Discrepancies between Lcn2 mRNA and protein levels are commonly observed and require careful interpretation. These differences may reflect several biological processes including post-transcriptional regulation, protein stability differences, or compartmentalization effects. Evidence from tMCAo models shows that while Lcn2 mRNA levels increase significantly after ischemic insult, protein levels may show different patterns in tissue versus serum . When designing experiments, researchers should perform parallel analyses of mRNA (via real-time RT-PCR) and protein (via ELISA or Western blot) from the same experimental groups . For accurate interpretation, consider that antibody-based neutralization of Lcn2 protein may affect observed protein levels without necessarily impacting mRNA expression directly. In studies with Lcn2 mAb treatment, researchers have observed significant decreases in Lcn2 protein concentration in both brain tissue and serum while also noting reduced mRNA expression, suggesting potential feedback mechanisms . Time-course studies tracking both mRNA and protein can help elucidate the relationship between transcription, translation, and protein turnover in your specific experimental system.
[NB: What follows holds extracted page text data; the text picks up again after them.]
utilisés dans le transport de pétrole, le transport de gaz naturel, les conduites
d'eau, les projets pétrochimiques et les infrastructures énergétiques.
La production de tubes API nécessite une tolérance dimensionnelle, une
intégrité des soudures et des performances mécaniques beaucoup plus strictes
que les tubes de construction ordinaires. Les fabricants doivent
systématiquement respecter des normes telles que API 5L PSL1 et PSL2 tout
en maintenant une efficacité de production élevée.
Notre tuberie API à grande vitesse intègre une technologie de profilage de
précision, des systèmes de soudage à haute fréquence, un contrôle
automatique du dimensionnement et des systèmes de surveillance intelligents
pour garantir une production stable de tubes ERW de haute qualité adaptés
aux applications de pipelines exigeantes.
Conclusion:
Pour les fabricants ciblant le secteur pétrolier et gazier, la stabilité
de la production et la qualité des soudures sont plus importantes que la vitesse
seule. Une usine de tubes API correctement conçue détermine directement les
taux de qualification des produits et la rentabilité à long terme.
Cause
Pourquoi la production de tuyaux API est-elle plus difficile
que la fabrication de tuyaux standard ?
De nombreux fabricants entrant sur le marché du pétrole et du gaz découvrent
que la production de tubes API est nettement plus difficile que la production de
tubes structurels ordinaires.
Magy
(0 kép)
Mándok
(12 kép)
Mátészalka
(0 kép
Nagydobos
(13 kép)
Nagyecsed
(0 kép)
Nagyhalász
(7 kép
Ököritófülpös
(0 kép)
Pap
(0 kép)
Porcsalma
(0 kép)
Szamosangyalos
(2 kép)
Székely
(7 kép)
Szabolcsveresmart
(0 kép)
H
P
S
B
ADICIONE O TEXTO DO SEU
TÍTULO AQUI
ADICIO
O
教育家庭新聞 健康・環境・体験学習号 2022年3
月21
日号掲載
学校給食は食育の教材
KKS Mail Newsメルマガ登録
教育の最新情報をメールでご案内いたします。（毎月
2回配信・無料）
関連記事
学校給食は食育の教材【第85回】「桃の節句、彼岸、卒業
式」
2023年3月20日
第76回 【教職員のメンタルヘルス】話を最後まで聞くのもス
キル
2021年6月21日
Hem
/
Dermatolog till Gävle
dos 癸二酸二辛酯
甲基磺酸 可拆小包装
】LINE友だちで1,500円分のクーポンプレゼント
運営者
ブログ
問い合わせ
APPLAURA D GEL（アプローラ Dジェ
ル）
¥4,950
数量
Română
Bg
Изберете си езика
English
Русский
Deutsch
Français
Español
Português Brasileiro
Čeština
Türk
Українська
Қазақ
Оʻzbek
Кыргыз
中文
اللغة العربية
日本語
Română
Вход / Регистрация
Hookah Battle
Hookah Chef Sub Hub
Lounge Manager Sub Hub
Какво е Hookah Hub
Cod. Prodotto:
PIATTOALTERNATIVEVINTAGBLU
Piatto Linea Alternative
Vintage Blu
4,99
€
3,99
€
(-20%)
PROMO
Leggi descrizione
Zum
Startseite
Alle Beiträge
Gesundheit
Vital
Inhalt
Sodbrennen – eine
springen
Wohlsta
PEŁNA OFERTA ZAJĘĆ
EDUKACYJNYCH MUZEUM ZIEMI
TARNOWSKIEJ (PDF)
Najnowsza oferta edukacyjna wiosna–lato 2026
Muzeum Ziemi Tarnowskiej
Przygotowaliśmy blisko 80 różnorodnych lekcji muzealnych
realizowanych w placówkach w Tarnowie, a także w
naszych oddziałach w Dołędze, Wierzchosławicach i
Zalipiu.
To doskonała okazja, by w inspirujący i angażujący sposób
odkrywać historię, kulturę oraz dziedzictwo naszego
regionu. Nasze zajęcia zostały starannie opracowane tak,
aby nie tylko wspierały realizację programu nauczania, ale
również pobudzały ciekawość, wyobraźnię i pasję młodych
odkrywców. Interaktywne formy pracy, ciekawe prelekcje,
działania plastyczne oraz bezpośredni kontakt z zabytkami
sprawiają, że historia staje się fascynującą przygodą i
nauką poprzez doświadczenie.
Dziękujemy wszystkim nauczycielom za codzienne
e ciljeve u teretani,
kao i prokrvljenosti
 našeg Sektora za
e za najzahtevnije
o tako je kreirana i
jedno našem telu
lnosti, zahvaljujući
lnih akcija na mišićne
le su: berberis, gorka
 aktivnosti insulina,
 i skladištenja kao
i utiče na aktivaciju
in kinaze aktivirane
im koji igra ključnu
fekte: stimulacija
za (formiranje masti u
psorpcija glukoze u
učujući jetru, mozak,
How can researchers utilize Lcn2 antibodies to investigate interactions between Lcn2 and its receptors?

Investigating interactions between Lcn2 and its receptors requires sophisticated methodological approaches. Two main receptors have been identified: murine NGALR (discovered through expression cloning in COS-7 cells using a cDNA library from murine FL5.12 cells) and LRP2 (first identified in rats through antibody screening) . To study these interactions, researchers should employ co-immunoprecipitation approaches using anti-Lcn2 antibodies to pull down receptor complexes from cellular lysates, followed by receptor-specific detection methods. Surface plasmon resonance (SPR) or biolayer interferometry using purified components can determine binding kinetics and affinities between Lcn2 and its receptors. For cellular studies, immunofluorescence co-localization experiments using antibodies against both Lcn2 and its receptors can visualize interaction sites within tissues or cells . Proximity ligation assays provide another powerful tool to visualize protein-protein interactions in situ. Functional studies comparing wild-type, receptor knockout, and Lcn2 knockout models help elucidate the physiological relevance of these interactions in various contexts, particularly in iron homeostasis and inflammatory conditions.